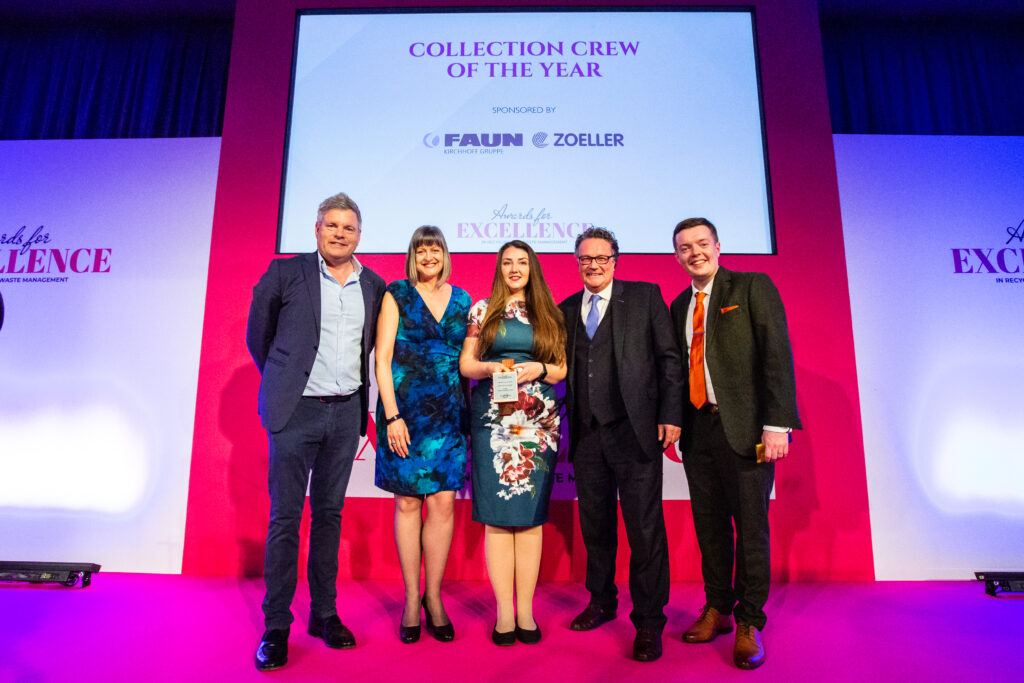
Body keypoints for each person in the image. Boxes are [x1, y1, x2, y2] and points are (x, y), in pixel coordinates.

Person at [246, 192, 385, 672]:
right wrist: (284, 382)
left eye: (348, 227)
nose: (340, 233)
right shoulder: (286, 272)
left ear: (359, 235)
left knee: (329, 516)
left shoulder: (375, 286)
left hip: (346, 414)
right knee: (285, 519)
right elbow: (256, 335)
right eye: (332, 225)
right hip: (295, 412)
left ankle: (324, 614)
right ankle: (276, 624)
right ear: (317, 229)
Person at [669, 217, 801, 670]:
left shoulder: (751, 287)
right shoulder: (677, 306)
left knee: (751, 530)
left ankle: (749, 620)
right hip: (698, 431)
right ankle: (719, 608)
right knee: (710, 528)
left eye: (701, 243)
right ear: (677, 256)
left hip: (747, 430)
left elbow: (776, 355)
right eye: (685, 247)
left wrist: (777, 424)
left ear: (719, 246)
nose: (694, 253)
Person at [558, 227, 683, 663]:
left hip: (637, 433)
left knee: (645, 530)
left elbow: (670, 360)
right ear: (577, 263)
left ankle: (649, 620)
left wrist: (670, 415)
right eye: (585, 259)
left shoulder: (646, 297)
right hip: (588, 436)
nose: (593, 265)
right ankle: (602, 601)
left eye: (601, 257)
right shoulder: (567, 309)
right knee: (596, 527)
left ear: (616, 260)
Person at [459, 240, 567, 646]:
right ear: (499, 267)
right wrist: (492, 367)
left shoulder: (550, 313)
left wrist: (538, 367)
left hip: (538, 422)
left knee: (531, 517)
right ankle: (504, 614)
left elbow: (562, 369)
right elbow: (466, 364)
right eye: (507, 262)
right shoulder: (482, 310)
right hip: (493, 419)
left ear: (532, 267)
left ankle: (527, 613)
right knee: (498, 519)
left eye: (522, 262)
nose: (515, 268)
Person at [374, 226, 471, 644]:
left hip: (449, 415)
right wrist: (393, 416)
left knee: (445, 505)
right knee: (409, 505)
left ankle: (435, 598)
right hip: (405, 415)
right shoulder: (396, 293)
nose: (429, 256)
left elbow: (471, 358)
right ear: (413, 255)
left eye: (435, 249)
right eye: (422, 249)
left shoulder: (465, 299)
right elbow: (381, 358)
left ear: (444, 254)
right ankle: (412, 599)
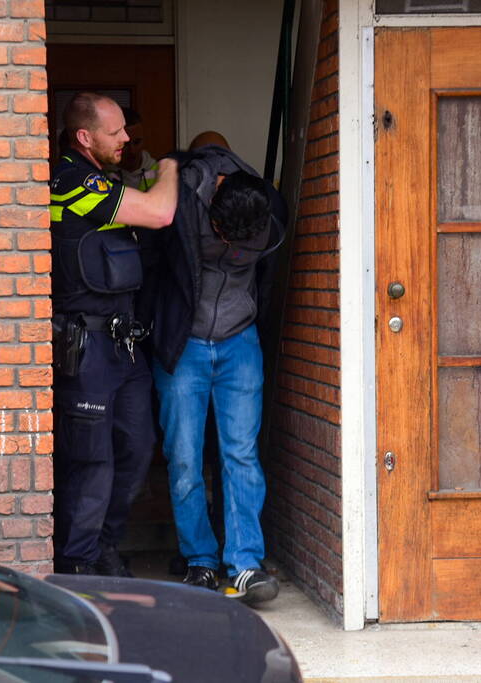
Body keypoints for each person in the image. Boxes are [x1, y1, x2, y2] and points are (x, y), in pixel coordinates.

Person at [146, 134, 286, 604]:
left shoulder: (268, 210)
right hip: (183, 342)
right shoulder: (182, 199)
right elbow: (150, 262)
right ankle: (200, 560)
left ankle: (245, 564)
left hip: (239, 341)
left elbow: (267, 281)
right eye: (221, 237)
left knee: (240, 454)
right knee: (184, 455)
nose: (229, 245)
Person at [50, 92, 178, 577]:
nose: (127, 138)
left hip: (123, 347)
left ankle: (103, 545)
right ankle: (79, 564)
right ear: (85, 136)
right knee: (92, 460)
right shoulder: (70, 181)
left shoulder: (102, 179)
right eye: (115, 131)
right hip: (86, 347)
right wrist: (170, 167)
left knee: (137, 448)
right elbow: (161, 212)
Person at [107, 107, 160, 192]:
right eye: (125, 144)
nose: (132, 150)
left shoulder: (159, 172)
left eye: (137, 142)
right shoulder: (102, 175)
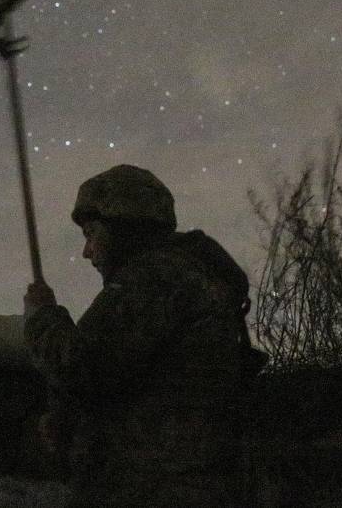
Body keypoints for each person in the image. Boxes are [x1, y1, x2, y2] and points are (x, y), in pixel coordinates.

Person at [24, 164, 262, 508]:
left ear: (122, 229)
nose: (86, 252)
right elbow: (132, 382)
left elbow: (80, 364)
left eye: (92, 234)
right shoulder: (189, 277)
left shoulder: (155, 279)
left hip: (159, 490)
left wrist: (42, 314)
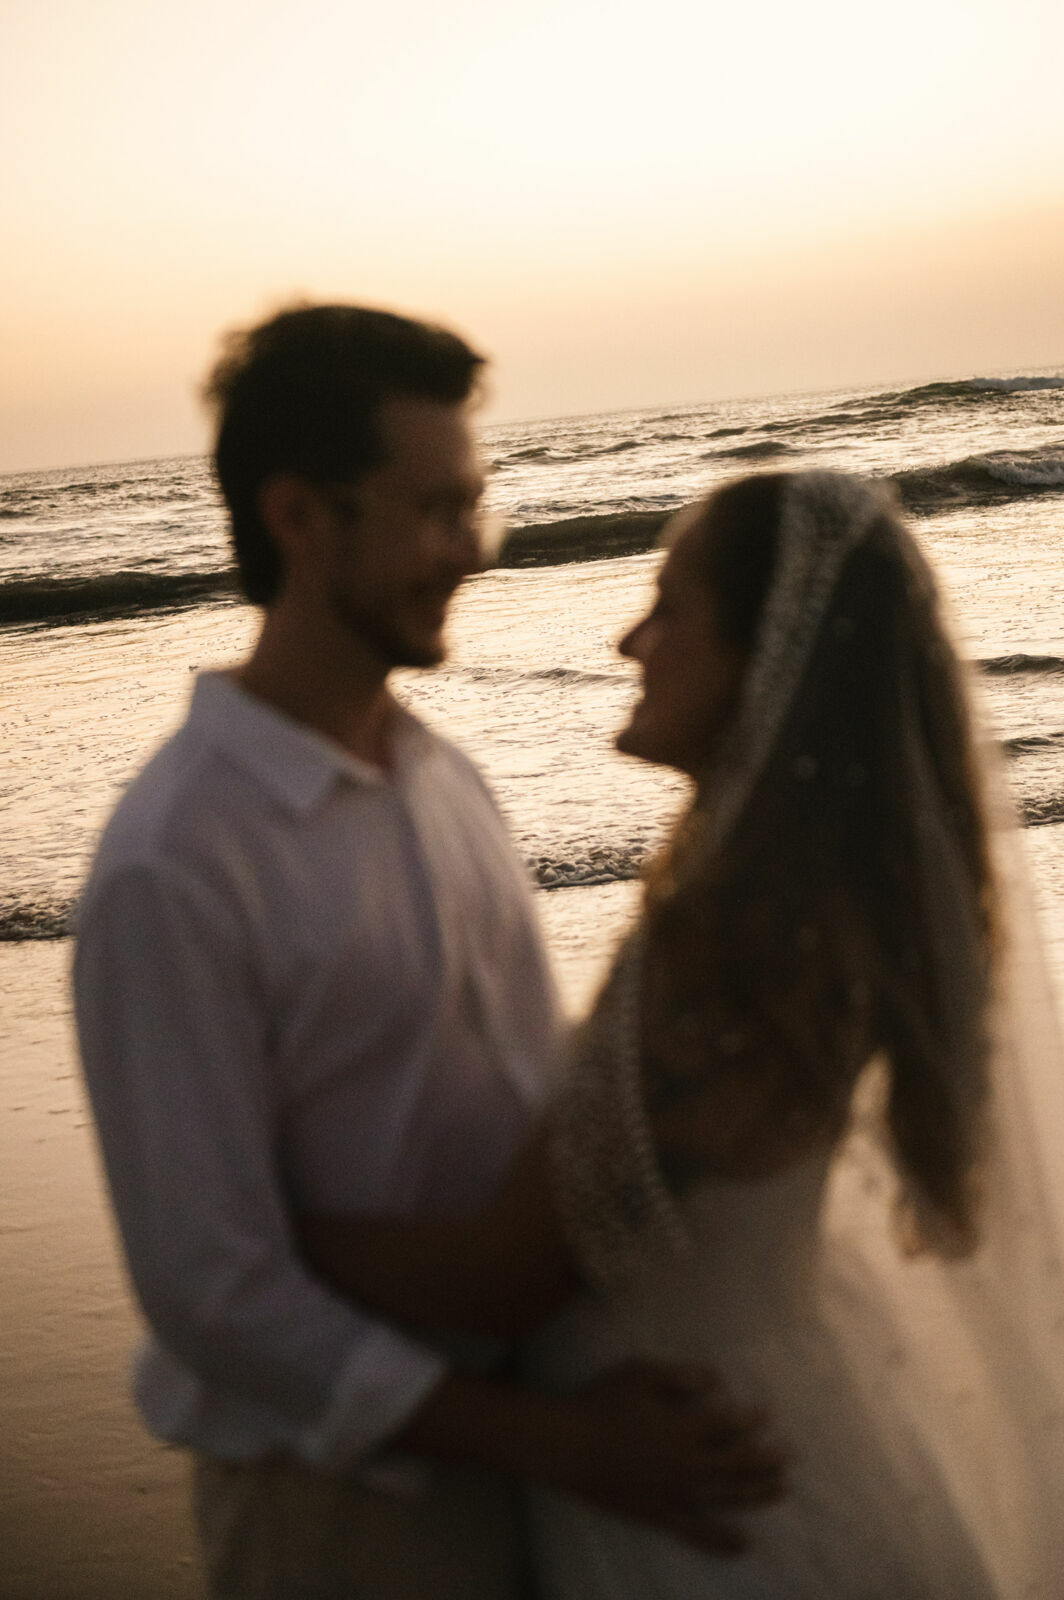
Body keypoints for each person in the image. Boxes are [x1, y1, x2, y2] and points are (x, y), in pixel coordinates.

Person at [72, 304, 782, 1600]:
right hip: (350, 1514)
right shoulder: (174, 863)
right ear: (300, 517)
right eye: (435, 510)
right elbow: (211, 1297)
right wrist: (559, 1441)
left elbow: (533, 1097)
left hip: (548, 1450)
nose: (471, 550)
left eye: (476, 505)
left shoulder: (440, 776)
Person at [304, 470, 1064, 1597]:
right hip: (785, 1413)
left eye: (668, 605)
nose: (628, 638)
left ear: (769, 656)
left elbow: (505, 1277)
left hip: (694, 1492)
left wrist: (247, 1233)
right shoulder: (826, 909)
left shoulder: (732, 954)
· · · ·
Where does the word "wrist" occur in the data? Copy every line that has it.

- Finished exercise
right wrist: (284, 382)
left wrist: (777, 424)
left wrist: (670, 415)
right wrist: (492, 367)
left wrist: (538, 367)
right wrist: (393, 416)
right wrist: (170, 167)
left wrist: (42, 314)
right wrist: (559, 1441)
left wrist: (247, 1233)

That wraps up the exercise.